Cette semaine, une question de Valérie Pirès-Marchesseau :
J'aimerais savoir si le choix des parrains et marraines pouvait avoir une motivation de "charité". En effet, j'ai trouvé dans un acte de baptême daté du 27 août 1774, dans la paroisse de Bonnelles (Yvelines), concernant le fils posthume d'un journalier, un parrain "régisseur de la terre de Bonnelles et dépendance, procureur fiscal" et la marraine "épouse de l'écuyer de Monseigneur le duc d'Uzès, seigneur de cette paroisse". L'enfant prend le prénom de son parrain.

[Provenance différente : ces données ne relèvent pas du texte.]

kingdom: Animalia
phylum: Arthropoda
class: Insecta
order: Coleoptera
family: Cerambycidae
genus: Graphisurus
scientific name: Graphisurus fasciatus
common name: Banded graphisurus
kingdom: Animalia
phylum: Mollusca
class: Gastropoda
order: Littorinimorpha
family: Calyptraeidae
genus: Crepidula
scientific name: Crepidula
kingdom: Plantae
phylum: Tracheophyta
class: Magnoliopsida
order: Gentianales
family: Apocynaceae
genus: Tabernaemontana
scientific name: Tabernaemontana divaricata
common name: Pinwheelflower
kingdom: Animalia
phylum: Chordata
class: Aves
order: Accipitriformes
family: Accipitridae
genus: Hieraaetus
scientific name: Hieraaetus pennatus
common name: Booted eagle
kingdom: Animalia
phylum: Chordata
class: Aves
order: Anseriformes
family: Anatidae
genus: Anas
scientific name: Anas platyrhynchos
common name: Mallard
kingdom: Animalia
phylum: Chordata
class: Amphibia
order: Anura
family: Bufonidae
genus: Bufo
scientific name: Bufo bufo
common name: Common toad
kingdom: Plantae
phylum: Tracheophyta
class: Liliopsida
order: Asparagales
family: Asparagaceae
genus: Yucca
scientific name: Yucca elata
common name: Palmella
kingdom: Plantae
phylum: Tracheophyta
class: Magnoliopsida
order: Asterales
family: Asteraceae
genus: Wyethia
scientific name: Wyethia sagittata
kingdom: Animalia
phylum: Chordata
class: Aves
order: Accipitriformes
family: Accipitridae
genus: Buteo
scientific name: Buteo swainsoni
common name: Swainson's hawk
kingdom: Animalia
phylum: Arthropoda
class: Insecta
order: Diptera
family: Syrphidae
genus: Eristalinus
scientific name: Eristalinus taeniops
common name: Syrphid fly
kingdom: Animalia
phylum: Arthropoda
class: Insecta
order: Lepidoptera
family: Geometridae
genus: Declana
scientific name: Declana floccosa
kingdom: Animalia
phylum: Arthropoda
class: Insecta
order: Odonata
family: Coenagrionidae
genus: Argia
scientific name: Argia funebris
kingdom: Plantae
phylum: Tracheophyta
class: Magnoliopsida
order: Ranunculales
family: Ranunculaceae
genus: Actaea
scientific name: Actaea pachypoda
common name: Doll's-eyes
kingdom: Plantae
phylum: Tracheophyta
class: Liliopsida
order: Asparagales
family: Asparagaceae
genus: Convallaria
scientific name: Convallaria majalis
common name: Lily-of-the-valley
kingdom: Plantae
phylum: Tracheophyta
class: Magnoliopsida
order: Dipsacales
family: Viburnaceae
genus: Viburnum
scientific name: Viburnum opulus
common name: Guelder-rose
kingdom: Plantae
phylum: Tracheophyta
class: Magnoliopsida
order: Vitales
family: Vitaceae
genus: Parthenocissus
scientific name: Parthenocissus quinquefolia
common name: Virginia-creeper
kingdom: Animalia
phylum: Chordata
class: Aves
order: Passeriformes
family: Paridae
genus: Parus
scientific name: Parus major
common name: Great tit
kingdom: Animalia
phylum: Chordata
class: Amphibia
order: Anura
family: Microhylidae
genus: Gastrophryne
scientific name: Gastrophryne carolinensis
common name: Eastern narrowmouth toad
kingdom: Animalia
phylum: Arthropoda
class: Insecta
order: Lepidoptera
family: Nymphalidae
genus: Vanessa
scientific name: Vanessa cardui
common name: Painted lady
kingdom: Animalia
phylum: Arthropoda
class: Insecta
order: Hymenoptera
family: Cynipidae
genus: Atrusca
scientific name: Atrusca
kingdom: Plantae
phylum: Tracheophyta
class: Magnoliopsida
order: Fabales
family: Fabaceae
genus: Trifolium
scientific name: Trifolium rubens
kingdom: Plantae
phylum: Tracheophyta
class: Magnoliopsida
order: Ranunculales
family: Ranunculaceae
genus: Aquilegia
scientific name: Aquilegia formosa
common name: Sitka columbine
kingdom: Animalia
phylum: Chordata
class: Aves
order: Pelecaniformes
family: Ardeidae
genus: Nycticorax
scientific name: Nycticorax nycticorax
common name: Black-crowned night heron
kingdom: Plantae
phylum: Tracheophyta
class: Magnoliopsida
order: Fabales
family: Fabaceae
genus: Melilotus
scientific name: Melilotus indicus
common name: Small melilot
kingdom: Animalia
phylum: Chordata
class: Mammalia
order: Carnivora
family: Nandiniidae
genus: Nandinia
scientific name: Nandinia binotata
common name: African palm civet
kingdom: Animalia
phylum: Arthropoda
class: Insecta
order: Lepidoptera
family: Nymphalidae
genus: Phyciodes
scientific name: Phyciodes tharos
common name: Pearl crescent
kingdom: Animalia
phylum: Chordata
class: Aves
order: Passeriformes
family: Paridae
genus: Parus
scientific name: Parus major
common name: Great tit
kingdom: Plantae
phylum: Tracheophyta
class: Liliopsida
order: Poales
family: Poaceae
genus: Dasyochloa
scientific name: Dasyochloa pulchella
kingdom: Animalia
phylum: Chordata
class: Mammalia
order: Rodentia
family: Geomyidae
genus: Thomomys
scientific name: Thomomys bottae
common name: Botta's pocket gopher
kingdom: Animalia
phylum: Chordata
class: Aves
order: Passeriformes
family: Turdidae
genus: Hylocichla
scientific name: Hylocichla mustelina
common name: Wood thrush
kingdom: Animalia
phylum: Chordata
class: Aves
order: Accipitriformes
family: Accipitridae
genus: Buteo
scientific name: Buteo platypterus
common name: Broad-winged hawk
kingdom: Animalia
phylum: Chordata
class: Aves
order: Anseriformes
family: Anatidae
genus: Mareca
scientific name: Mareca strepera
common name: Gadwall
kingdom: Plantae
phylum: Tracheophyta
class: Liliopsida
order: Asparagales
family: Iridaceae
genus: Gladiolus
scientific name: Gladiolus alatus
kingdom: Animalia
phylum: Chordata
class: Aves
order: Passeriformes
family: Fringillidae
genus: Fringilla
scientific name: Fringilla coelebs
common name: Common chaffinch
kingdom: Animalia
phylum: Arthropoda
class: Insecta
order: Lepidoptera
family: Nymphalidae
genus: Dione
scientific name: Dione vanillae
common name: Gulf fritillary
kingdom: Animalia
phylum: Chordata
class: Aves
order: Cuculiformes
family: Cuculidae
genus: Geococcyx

Quelles conséquences cette pratique pouvait elle avoir pour l'enfant ? Y a t-il dans ce cas une sorte d'engagement de part et d'autre ? Serait-ce une sorte de "récompense" pour une famille méritante ou dans le besoin? (au moment du baptême, le père de l'enfant était décédé depuis 3 mois et la mère avait déjà un fils d'un an). Je n'ai pas trouvé trace d'autres enfants ayant parrains et marraines nobles et je n'ai pas trouvé d'autre mention de cet enfant (ni décès, ni mariage) dans la paroisse. Merci de m'éclairer sur les liens qui unissaient ces proches du seigneur du lieu et une famille très modeste.